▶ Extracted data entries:

⁂

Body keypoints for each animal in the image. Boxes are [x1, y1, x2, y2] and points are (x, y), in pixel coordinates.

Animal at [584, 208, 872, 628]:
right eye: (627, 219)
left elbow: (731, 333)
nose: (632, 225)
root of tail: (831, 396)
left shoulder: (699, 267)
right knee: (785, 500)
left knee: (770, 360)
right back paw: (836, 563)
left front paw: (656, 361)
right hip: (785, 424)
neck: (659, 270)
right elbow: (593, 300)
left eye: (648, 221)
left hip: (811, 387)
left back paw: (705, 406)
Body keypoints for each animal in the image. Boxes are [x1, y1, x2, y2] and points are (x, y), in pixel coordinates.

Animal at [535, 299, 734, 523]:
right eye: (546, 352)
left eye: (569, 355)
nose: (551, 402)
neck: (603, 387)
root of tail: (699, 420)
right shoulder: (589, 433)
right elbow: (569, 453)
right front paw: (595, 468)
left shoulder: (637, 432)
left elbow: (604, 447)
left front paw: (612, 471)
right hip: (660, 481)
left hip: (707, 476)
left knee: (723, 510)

⁂

▶ Assignment: When you find a line in the records that contains the word "elbow", copy it.

▶ Reply:
left elbow: (731, 333)
right elbow: (593, 300)
right elbow: (569, 453)
left elbow: (604, 447)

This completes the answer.